Mit ebenfalls 17 Unfällen stehen auch die Bonsfelder Straße/Hauptstraße/Donnerstraße/Nordrather Straße in der Statistik. Dieser Bereich gilt als Verbindung zwischen östlichen Ruhrgebiet und Bergischem Land. An der Nierenhofer Straße/Langeberger Straße (Aussichtsstrecke über die Höhen Velberts) sei etwas Ruhe eingekehrt. Der Grund: „Hier ist im Moment eine Baustelle.”
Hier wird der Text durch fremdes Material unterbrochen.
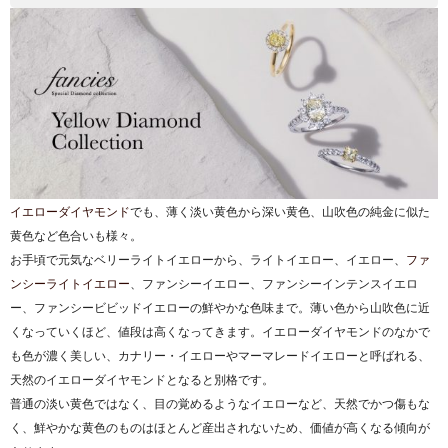
イエローダイヤモンド
でも、薄く淡い黄色から深い黄色、山吹色の純金に似た
黄色など色合いも様々。
お手頃で元気なベリーライトイエローから、ライトイエロー、イエロー、
ファ
ンシーライトイエロー
、ファンシーイエロー、ファンシーインテンスイエロ
ー、ファンシービビッドイエローの鮮やかな色味まで。薄い色から山吹色に近
くなっていくほど、値段は高くなってきます。イエローダイヤモンドのなかで
も色が濃く美しい、カナリー・イエローやマーマレードイエローと呼ばれる、
天然のイエローダイヤモンドとなると別格です。
普通の淡い黄色ではなく、目の覚めるようなイエローなど、天然でかつ傷もな
く、鮮やかな黄色のものはほとんど産出されないため、価値が高くなる傾向が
„Die Unfallzahlen haben sich im vergangenen Jahrzehnt rapide nach oben entwickelt”, sagt Ralf Schefzig. Warum? Weil sich unter anderem das Freizeitverhalten gewandelt habe. Meist seien auch die jüngeren Fahrer nicht das Problem, sondern eher die mittleren Alters. Sie leisten sich gerne das (oftmals auch teure) Hobby Motorradfahren. Weitere wichtige Punkte: „Viele unterschätzen die Leistung ihrer Maschine und sind nach dem Winter auch etwas aus der Übung.” Allerdings: „Der überwiegende Teil fährt vernünftig.” 2008 zählt die Statistik 151 Unfälle mit Motorradfahrern im Kreis, 2007 waren es 167. Bislang, so Ralf Schefzig, sei das Jahr 2009 erfreulich. „Wir wollen aber abwarten, wie das Wetter wird.”
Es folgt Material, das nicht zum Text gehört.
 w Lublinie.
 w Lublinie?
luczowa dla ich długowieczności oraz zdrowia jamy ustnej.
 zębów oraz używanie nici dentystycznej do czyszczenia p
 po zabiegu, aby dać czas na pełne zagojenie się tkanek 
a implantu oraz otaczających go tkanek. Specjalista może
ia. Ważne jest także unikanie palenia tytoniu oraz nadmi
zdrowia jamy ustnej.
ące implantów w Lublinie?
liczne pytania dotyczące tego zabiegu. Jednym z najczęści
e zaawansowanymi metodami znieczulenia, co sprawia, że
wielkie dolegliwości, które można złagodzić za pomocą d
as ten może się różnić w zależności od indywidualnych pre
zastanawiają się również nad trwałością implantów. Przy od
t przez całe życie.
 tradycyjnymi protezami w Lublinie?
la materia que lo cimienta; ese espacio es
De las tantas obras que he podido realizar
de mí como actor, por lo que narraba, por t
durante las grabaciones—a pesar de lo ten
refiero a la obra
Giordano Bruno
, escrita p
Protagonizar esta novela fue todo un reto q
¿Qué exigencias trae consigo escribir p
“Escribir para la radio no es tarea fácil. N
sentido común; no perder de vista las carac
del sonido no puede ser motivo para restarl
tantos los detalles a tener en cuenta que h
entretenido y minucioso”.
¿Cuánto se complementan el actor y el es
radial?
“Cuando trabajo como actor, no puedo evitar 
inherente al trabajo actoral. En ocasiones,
Die Polizei ist auf das zweirädrige Frühlingserwachen vorbereitet. Für das so genannte ProViDa-Motorrad, ausgerüstet mit einer Geschwindigkeits- und Videoanlage, ist der Winterschlaf beendet. Es hat, abwechselnd gesteuert von sechs Beamten, wieder Fahrt aufgenommen. Hinzu kommen weitere Tempokontrollen. Demnächst. Übrigens: Das zivile ProViDa-Motorrad überprüft nicht nur die Zweiräder. Eines gilt also für alle: Fuß bzw. Hand vom Gas.